As the further improvement of above-described embodiment, it is slowly heated in step (2) whipping process, the rate of heat addition 3 DEG C/min, heating and temperature control is at 55~60 DEG C;The organic solvent is N-Methyl pyrrolidone, N, N-dimethylformamide, two Methyl sulfoxide or N, one or more of N dimethyl acetamide.
As the further improvement of above-described embodiment, in step (3), product prepared by step (2) is added in (1) When, stirring while adding, agitating paddle radius is not less than 10cm, and mixing speed is 90~120r/min.The purpose of this step is to give way Rapid 2 solution rapid dispersion is into the solution of step 1, and then Ceftiofur zinc is slowly precipitated.
Ceftiofur zinc purity of the invention is needed 97% or more, and corresponding preparation method is also that present invention research is visited What rope went out are as follows: raw material is dissolved in organic solvent, after stirring and dissolving, is slowly added to zinc acetate dihydrate, it is solid gradually to generate white Body finishes, and temperature is maintained to continue stirring a period of time, and solid washing is after filtering to get the Zn complex;The raw material is salt Sour Ceftiofur, Ceftiofur or ceftiofur sodium.Wherein the molar ratio of raw material and zinc acetate dihydrate is 1:1~10;Raw material exists The concentration of organic solvent are as follows: 0.05-1mol/L.Maintain temperature at -10~10 DEG C.The time for continuing stirring is 1~8 hour.Have Solvent is one of methanol, ethyl alcohol or THF.The number of washing be it is primary, use water volume when washing is organic with when reacting It is 1:3 that the ratio between volume, which is added, in Solvents Solvent.
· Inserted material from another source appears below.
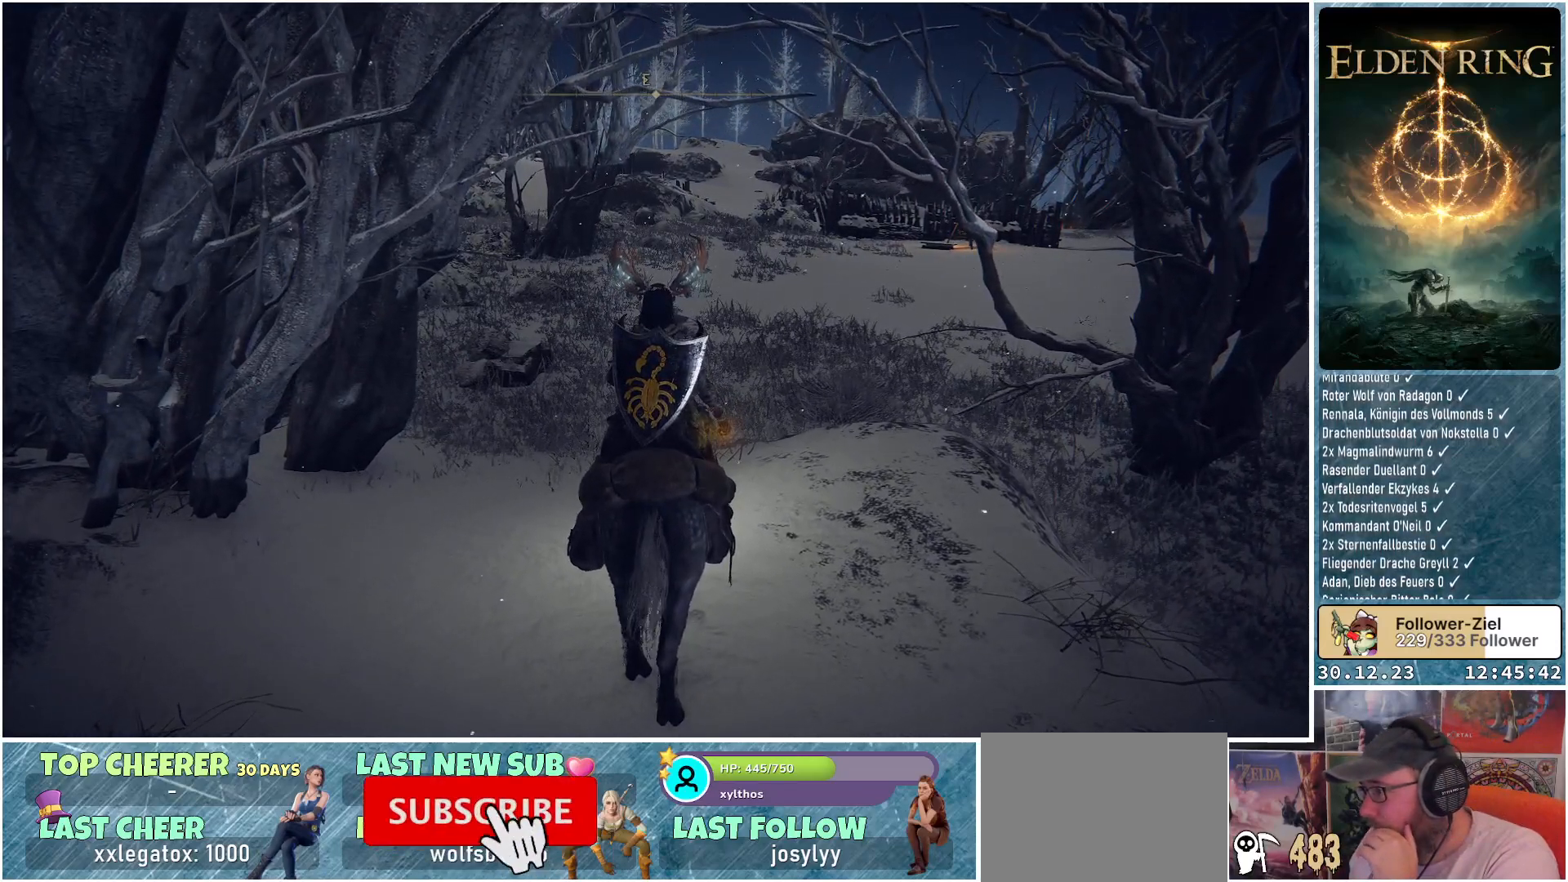
{"buttons": [], "left_stick": "center", "right_stick": "center", "events": []}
The preparation principle of Ceftiofur zinc of the invention is to adopt since the raw materials such as Ceftiofur Hydrochloride are easy degradation in water It is easy to produce impurity with the mixed solvent reaction after addition water, finished product purity is relatively low, and can not purify, and is not suitable for doing drug It uses, and the present invention is reacted using single solvent, improves product purity to 97% or more, meets the quality requirements of drug.
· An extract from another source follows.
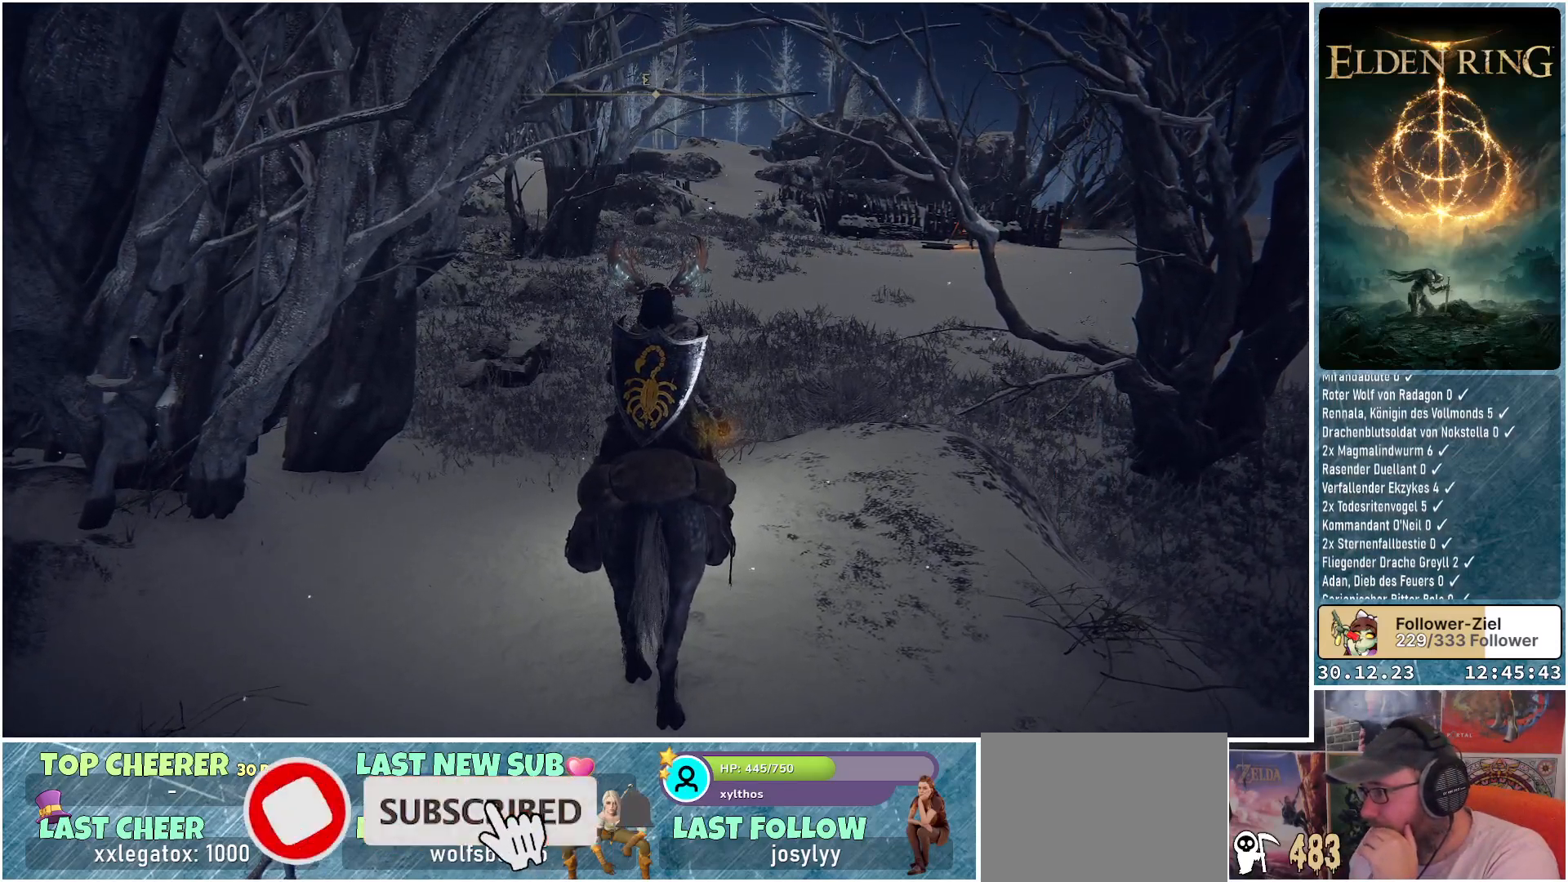
{"buttons": [], "left_stick": "center", "right_stick": "center", "events": []}
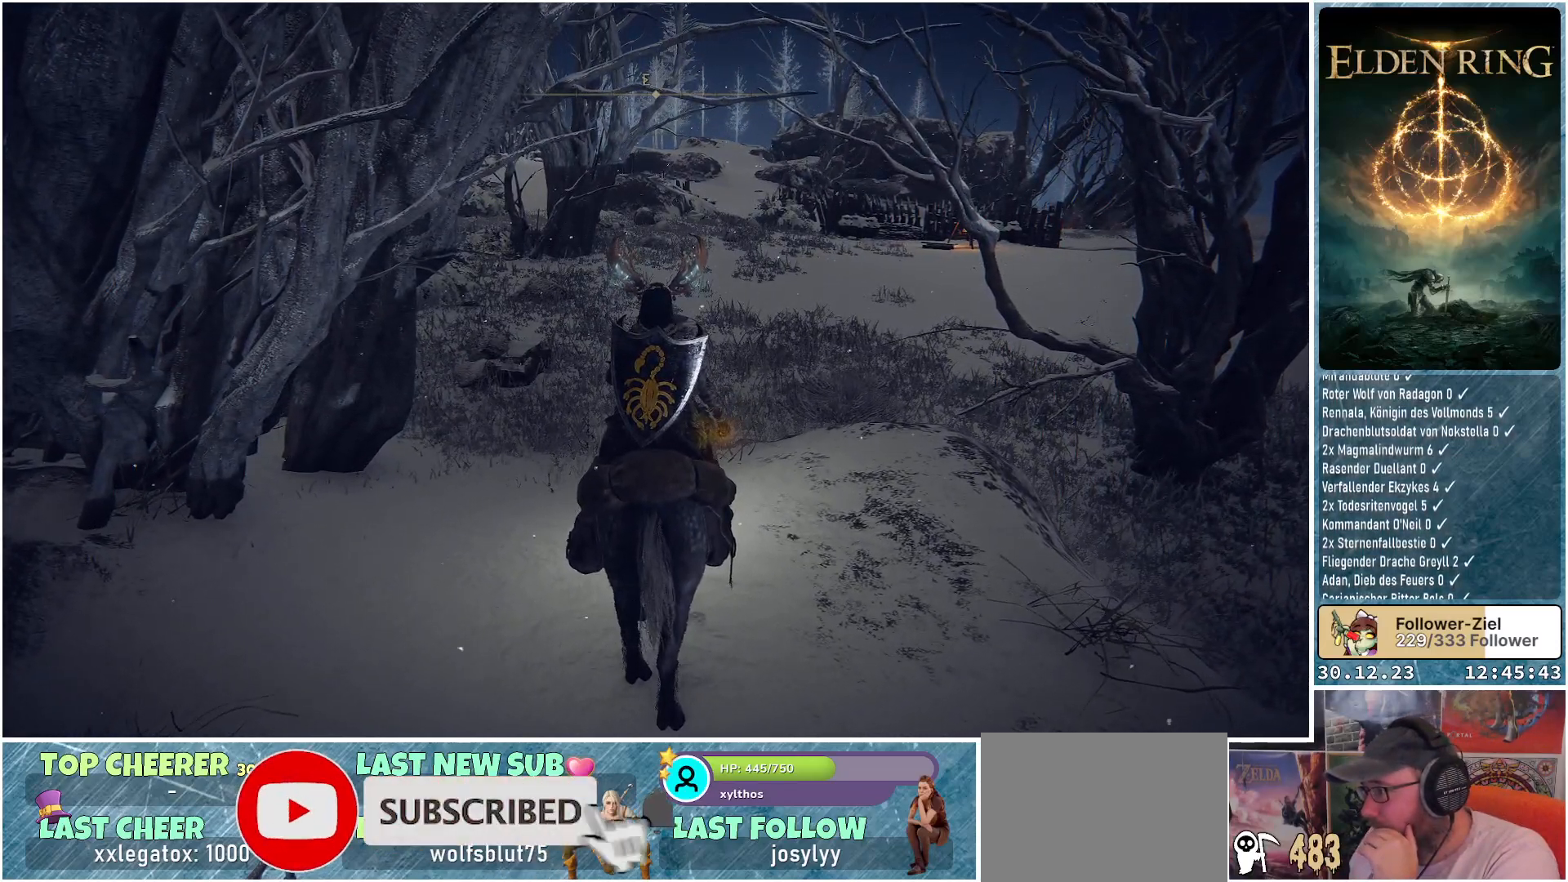
{"buttons": [], "left_stick": "center", "right_stick": "center", "events": []}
The specific reaction process of Ceftiofur zinc used in the embodiment of the present invention is, by 56.0g (0.1mol) hydrochloric acid cephalo Thiophene furan is dissolved in 1500mL methanol, and dissolution is stirred at room temperature, and is cooled to 0 DEG C, is slowly added to 32.8g (0.15mol) zinc acetate dihydrate, Gradually generate white solid, the molar ratio of Ceftiofur Hydrochloride and zinc acetate dihydrate is 1:1.5, is finished, and temperature is maintained to continue to stir It mixes 3 hours, filters, 500mL washing is added once to get Ceftiofur zinc product 56.0g, yield 100%, purity in solid 98%.
Ceftiofur zinc and mixed in hydrochloric acid stirring can obtain Ceftiofur Hydrochloride zinc.
Beneficial effect
1, injection solvent of the invention is mainly water, and controls pH in 5~7 ranges, can greatly reduce injection The viscosity of liquid and irritation to muscle, cost are also significantly reduced.
2. injection major ingredient of the invention is Ceftiofur zinc or its Ceftiofur Hydrochloride zinc, very steady in aqueous solution It is fixed, hydrolytic dissociation reaction will not occur.
3. sodium citrate is added in injection and not only increases its stability, sodium citrate-thickener system by the present invention So that the partial size for the main ingredient being finally precipitated at 20 μm hereinafter, do not need the operation ground again, simplify step, save consumption Can, considerably reduce cost.
4. be metabolized as Ceftiofur and zinc ion after injection intramuscular injection of the present invention in vivo, slow-absorbing, effective blood medicine is dense It spends up to 72h and is better than oil formulation.
Detailed description of the invention
Fig. 1 is the absorption characteristic figure of injection and Ceftiofur Hydrochloride injecta in the prior art of the invention;
Fig. 2 is the observation chart (10*40 times) of the invention under injection microscope.
Specific embodiment
The invention will be further elucidated with reference to specific embodiments.It should be understood that these embodiments are merely to illustrate this hair It is bright rather than limit the scope of the invention.In addition, it should also be understood that, after reading the content taught by the present invention, art technology Personnel can make various changes or modifications the present invention, and such equivalent forms equally fall within the application the appended claims and limited Fixed range.
All number marks, such as pH, temperature, time, concentration, including range, are all approximations.It is to be understood that although Term " about " is all added before always not describing all number marks explicitly.While it will also be understood that, although always not clear Narration, reagent described herein is only example, and equivalent is known in the art.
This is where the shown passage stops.